Angélique frissonnait.

« Oh ! Joffrey, ils ont voulu t'entraîner dans ces ténèbres, te condamner comme sorcier... Quelle aberration ! »

– Mais ici, les choses ne se passent pas comme dans l'Ancien Monde, continuait le sorcier. Nous ne sommes pas nombreux comme dans les campagnes d'Europe. Je suis seul ou presque seul à SAVOIR, Madame.

Il lui désigna les livres qui s'amoncelaient. On devait à peine s'étonner qu'en une ville où tous se piquaient d'instruction un sorcier possédât une bibliothèque de théologien.

Il lui montra une copie du Livre de Toth, L'Apocalypse alchimiste de Basile Valentin, Le miroir des secrets de Roger Bacon, Le désir désiré de Nicolas Flamel, Le rosaire philosophique d'Arnaud de Villeneuve et, en anglais, Le livre des douze portes de Ripley.

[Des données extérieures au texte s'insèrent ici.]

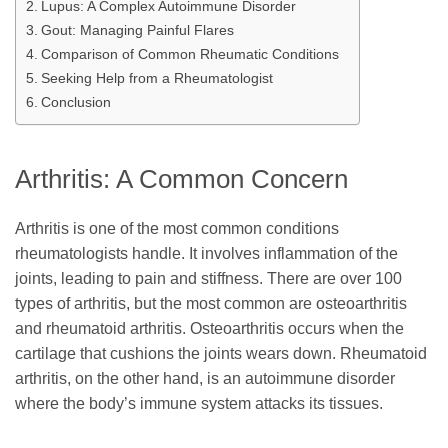
Lupus: A Complex Autoimmune Disorder
Gout: Managing Painful Flares
Comparison of Common Rheumatic Conditions
Seeking Help from a Rheumatologist
Conclusion
Arthritis: A Common Concern
Arthritis is one of the most common conditions
rheumatologists handle. It involves inflammation of the
joints, leading to pain and stiffness. There are over 100
types of arthritis, but the most common are osteoarthritis
and rheumatoid arthritis. Osteoarthritis occurs when the
cartilage that cushions the joints wears down. Rheumatoid
arthritis, on the other hand, is an autoimmune disorder
where the body’s immune system attacks its tissues.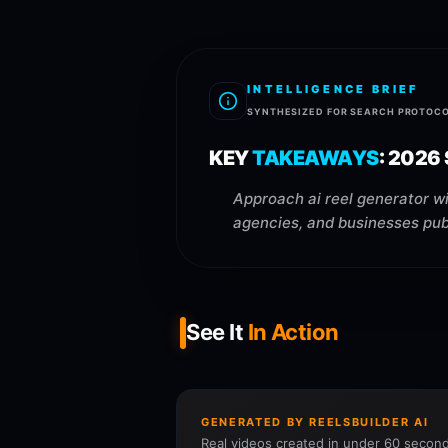
INTELLIGENCE BRIEF
SYNTHESIZED FOR SEARCH PROTOC
KEY
TAKEAWAYS
:
2026
Approach ai reel generator wi
agencies, and businesses publ
See It
In Action
GENERATED BY REELSBUILDER AI
Real videos created in under 60 second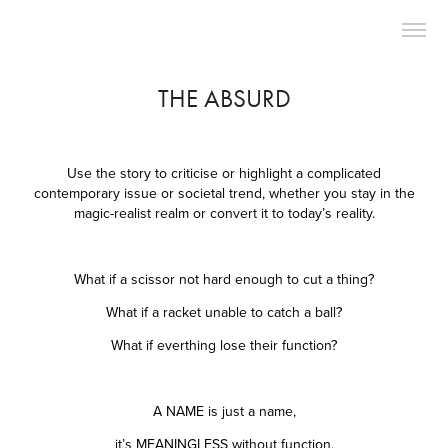
THE ABSURD
Use the story to criticise or highlight a complicated
contemporary issue or societal trend, whether you stay in the
magic-realist realm or convert it to today’s reality.
What if a scissor not hard enough to cut a thing?
What if a racket unable to catch a ball?
What if everthing lose their function?
A NAME is just a name,
it’s MEANINGLESS without function.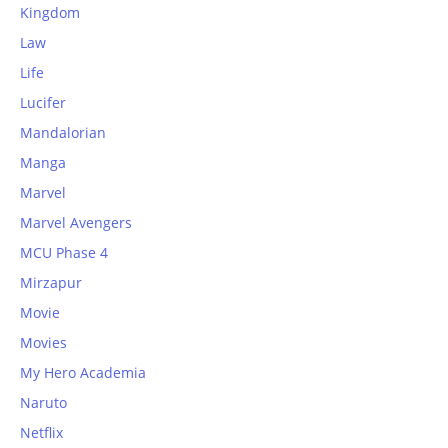
Kingdom
Law
Life
Lucifer
Mandalorian
Manga
Marvel
Marvel Avengers
MCU Phase 4
Mirzapur
Movie
Movies
My Hero Academia
Naruto
Netflix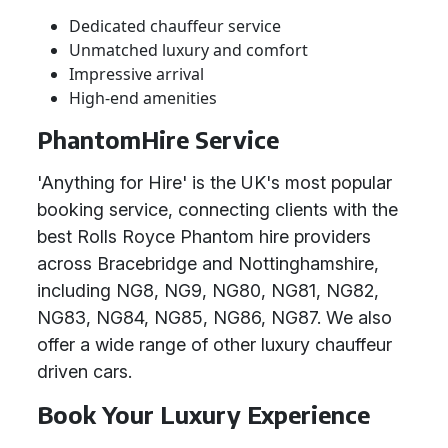
Dedicated chauffeur service
Unmatched luxury and comfort
Impressive arrival
High-end amenities
PhantomHire Service
'Anything for Hire' is the UK's most popular
booking service, connecting clients with the
best Rolls Royce Phantom hire providers
across Bracebridge and Nottinghamshire,
including NG8, NG9, NG80, NG81, NG82,
NG83, NG84, NG85, NG86, NG87. We also
offer a wide range of other luxury chauffeur
driven cars.
Book Your Luxury Experience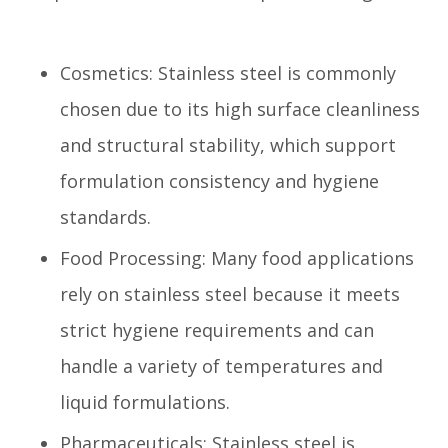
Cosmetics: Stainless steel is commonly
chosen due to its high surface cleanliness
and structural stability, which support
formulation consistency and hygiene
standards.
Food Processing: Many food applications
rely on stainless steel because it meets
strict hygiene requirements and can
handle a variety of temperatures and
liquid formulations.
Pharmaceuticals: Stainless steel is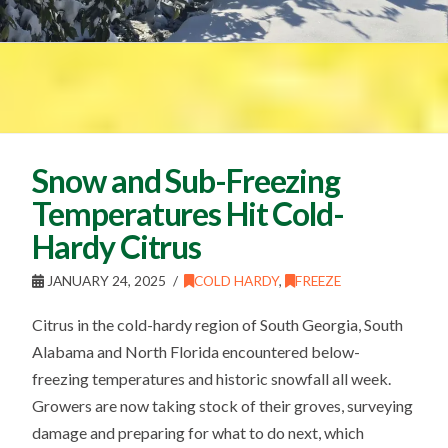
Snow and Sub-Freezing
Temperatures Hit Cold-
Hardy Citrus
JANUARY 24, 2025
COLD HARDY
,
FREEZE
Citrus in the cold-hardy region of South Georgia, South
Alabama and North Florida encountered below-
freezing temperatures and historic snowfall all week.
Growers are now taking stock of their groves, surveying
damage and preparing for what to do next, which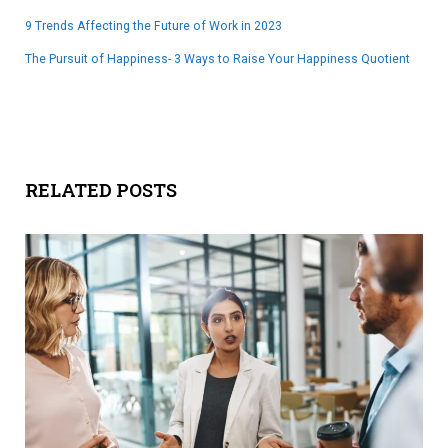
9 Trends Affecting the Future of Work in 2023
The Pursuit of Happiness- 3 Ways to Raise Your Happiness Quotient
RELATED POSTS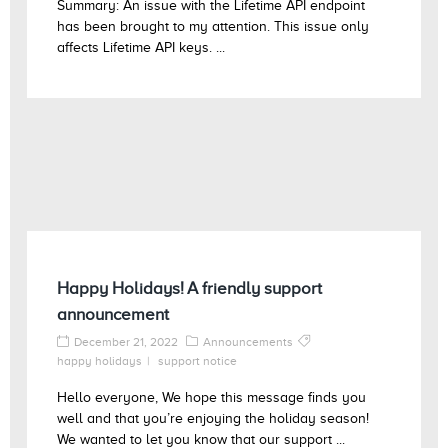
Summary: An issue with the Lifetime API endpoint
has been brought to my attention. This issue only
affects Lifetime API keys. ...
Happy Holidays! A friendly support
announcement
December 21, 2022
Announcements
happy holidays
support notice
Hello everyone, We hope this message finds you
well and that you’re enjoying the holiday season!
We wanted to let you know that our support ...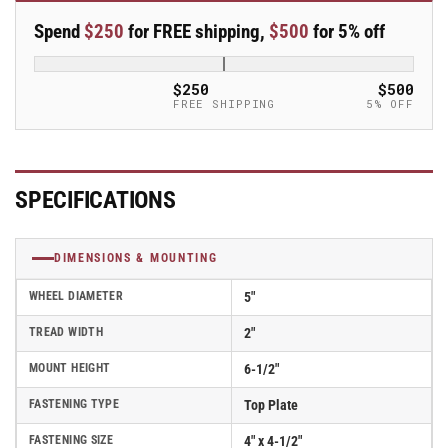
Rigid
Rigid
Spend
$250
for FREE shipping,
$500
for 5% off
5&quot;x2&quot;
5&quot;x2&quot;
Polyurethane
Polyurethane
(TPU)
(TPU)
$250
$500
USA-
USA-
FREE SHIPPING
5% OFF
Made
Made
Wheel
Wheel
4&quot;x4.5&quot;
4&quot;x4.5&quot;
Plate
Plate
SPECIFICATIONS
Caster
Caster
With
With
Tread
Tread
DIMENSIONS & MOUNTING
Lock
Lock
Brake;
Brake;
WHEEL DIAMETER
5"
Part#
Part#
ER5X2TUMTBK
ER5X2TUMTBK
TREAD WIDTH
2"
MOUNT HEIGHT
6-1/2"
FASTENING TYPE
Top Plate
FASTENING SIZE
4" x 4-1/2"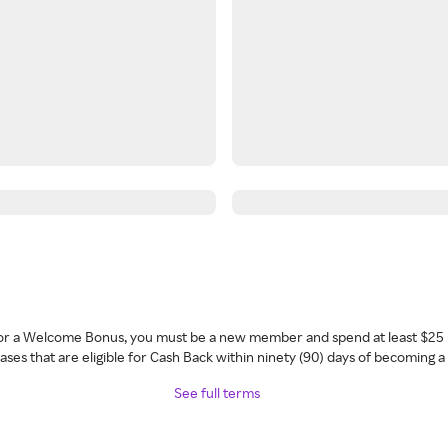
 for a Welcome Bonus, you must be a new member and spend at least $25 
ses that are eligible for Cash Back within ninety (90) days of becoming 
See full terms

Tous livres maudits, mais qui voisinaient avec Le paradis ouvert à Philagie du jésuite Paul de Bary et de doctes essais de l'Université de Louvain. Où et quand s'était-il procuré tant de rares spécimens ? Elle retenait ces questions futiles auxquelles la poussait une féminine curiosité.

– Chaque temps est le temps d'une sphère, expliquait-il. Une fois la révolution accomplie il faut passer à une autre sphère car les sphères se rejoignent sans fin. Je dois maintenant me consacrer à l'étude. Il y a des choses nouvelles à découvrir ici que les prêtres ne prennent pas en considération.

– Vous renoncez à la magie noire ?

Il ricana.

– Magie noire ? Magie blanche ? Je vous ai dit que c'est tout comme. Les prêtres aussi ont fait couler le sang vivant et pendu l'innocent au croc du supplice.

Puis il ajouta dans un chuchotement complice.

– ... Vous le savez comme moi... Mais il ne faut pas le dire, sinon ils allumeront encore le feu des purifications... Et, maintenant, belle dame, remontez dans votre perchoir de la Haute-Ville. Car s'annonce la dernière tempête, la plus terrible.